The programming language used for the main script is Python and whilst I've looked at matplotlib, it seems to be a lot more 'heavy duty' than gnuplot. As I won't always be the one updating the graphing side of things, I want to keep it as easy as possible.
Any suggestions?
Update
I'm using this with gnuplot:
set xdata time
set timefmt "%Y-%m-%d-%H:%M:%S"
However there is no %f to get milliseconds. For example, this works:
2011-01-01-09:00:01
but I need:
2011-01-01-09:00:01.123456
According to the gnuplot 4.6 manual it states, under "Time/date specifiers" (page 114 of the gnuplot 4.6 PDF):
%S - second, integer 0–60 on output, (double) on input
What this means is that when reading timestamps such as 2013-09-16 09:56:59.412 the fractional portion will be included as part of the %S specifier. Such a timestamp will be handled correctly with:
set timefmt "%Y-%m-%d %H:%M:%S"
set datafile separator ","
plot "timed_results.data" using 1:2 title 'Results' with lines
and fed with data like:
2013-09-16 09:56:53.405,10.947
2013-09-16 09:56:54.392,10.827
2013-09-16 09:56:55.400,10.589
2013-09-16 09:56:56.394,9.913
2013-09-16 09:56:58.050,11.04
You can set the ticks format with
set format x '%.6f'
or (maybe, I have not tried it, as I now prefer to use Matplotlib and do not have gnuplot installed on my machines):
set timefmt "%Y-%m-%d-%H:%M:%.6S"
(note the number of digits specified along with the %S format string).
More details can be found in the excellent not so Frequently Asked Questions.
I'm using gnuplot for the same purposes, my input looks like:
35010.59199,100,101
35010.76560,100,110
35011.05703,100,200
35011.08119,100,110
35011.08154,100,200
35011.08158,100,200
35011.08169,100,200
35011.10814,100,200
35011.16955,100,110
35011.16985,100,200
35011.17059,100,200
The first column is seconds since midnight and after the comma a nanosecond part. You can save this in a csv file and in gnuplut do:
set datafile separator ','
plot "test.csv" using 1:3 with lines
I originally misunderstood your problem. I think the finer resolution to the time format is a big problem with gnuplot and one that to my knowledge is not implemented.
One possible work-around would be to use awk to convert your date into the number of seconds with something like
plot "<awk 'your_awk_one_liner' file1.dat" with lines
and then just do a regular double by double plot and forget that it was every time at all (a bit like Martin's solution).

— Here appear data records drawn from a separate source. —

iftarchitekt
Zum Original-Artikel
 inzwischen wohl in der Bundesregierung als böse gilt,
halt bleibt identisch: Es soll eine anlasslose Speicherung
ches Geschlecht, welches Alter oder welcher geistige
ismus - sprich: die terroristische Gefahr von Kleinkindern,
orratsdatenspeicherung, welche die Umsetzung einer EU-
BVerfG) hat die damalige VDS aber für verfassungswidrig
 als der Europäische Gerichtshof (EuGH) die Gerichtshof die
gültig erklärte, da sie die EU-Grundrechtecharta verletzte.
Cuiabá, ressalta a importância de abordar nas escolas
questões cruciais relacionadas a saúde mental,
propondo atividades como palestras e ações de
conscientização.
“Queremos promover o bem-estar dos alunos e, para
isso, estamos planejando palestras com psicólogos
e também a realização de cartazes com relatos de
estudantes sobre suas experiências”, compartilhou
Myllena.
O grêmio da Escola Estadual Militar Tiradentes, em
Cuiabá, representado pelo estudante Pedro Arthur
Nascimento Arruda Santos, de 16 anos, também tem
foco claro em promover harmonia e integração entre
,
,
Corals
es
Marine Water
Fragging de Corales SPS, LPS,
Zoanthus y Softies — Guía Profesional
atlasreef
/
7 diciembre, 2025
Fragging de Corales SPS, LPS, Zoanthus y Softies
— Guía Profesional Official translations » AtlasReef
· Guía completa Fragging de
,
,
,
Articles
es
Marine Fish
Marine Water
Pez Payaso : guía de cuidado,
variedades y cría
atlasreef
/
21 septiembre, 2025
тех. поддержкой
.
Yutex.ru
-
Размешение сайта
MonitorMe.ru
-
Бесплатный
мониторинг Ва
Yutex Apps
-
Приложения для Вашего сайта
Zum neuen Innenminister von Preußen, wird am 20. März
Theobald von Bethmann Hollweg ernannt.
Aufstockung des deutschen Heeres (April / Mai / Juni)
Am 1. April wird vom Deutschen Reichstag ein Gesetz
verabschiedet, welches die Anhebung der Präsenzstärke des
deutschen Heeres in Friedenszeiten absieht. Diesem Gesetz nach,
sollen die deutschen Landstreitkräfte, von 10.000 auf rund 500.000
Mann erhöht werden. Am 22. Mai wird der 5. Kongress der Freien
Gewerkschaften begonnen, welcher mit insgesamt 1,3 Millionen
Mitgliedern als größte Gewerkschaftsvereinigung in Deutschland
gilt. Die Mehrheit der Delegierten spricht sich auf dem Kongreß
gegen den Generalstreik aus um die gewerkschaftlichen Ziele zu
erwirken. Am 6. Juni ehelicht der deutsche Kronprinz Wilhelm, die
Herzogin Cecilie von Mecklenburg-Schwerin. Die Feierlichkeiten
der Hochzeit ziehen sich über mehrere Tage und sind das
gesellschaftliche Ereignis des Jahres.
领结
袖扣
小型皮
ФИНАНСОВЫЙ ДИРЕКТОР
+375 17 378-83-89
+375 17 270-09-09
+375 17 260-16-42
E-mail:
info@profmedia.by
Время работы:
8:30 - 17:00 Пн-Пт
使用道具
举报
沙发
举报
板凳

I'm afraid I am not very good with awk and so I cannot help with this bit -
these pages might help though -
http://www.gnu.org/manual/gawk/html_node/Time-Functions.html and http://www.computing.net/answers/unix/script-to-convert-datetime-to-seco/3795.html.
The use of awk with gnuplot is described here: http://t16web.lanl.gov/Kawano/gnuplot/datafile3-e.html.
You could then plot a second axis (and not the data) with the correct times - something like the method used here: Is there a way to plot change of day on an hourly timescale on the x axis?
I'm afraid I don't have time to try and write a complete solution - but something reasonable should be possible.
Good luck - keep us updated if you get something working - I would be interested.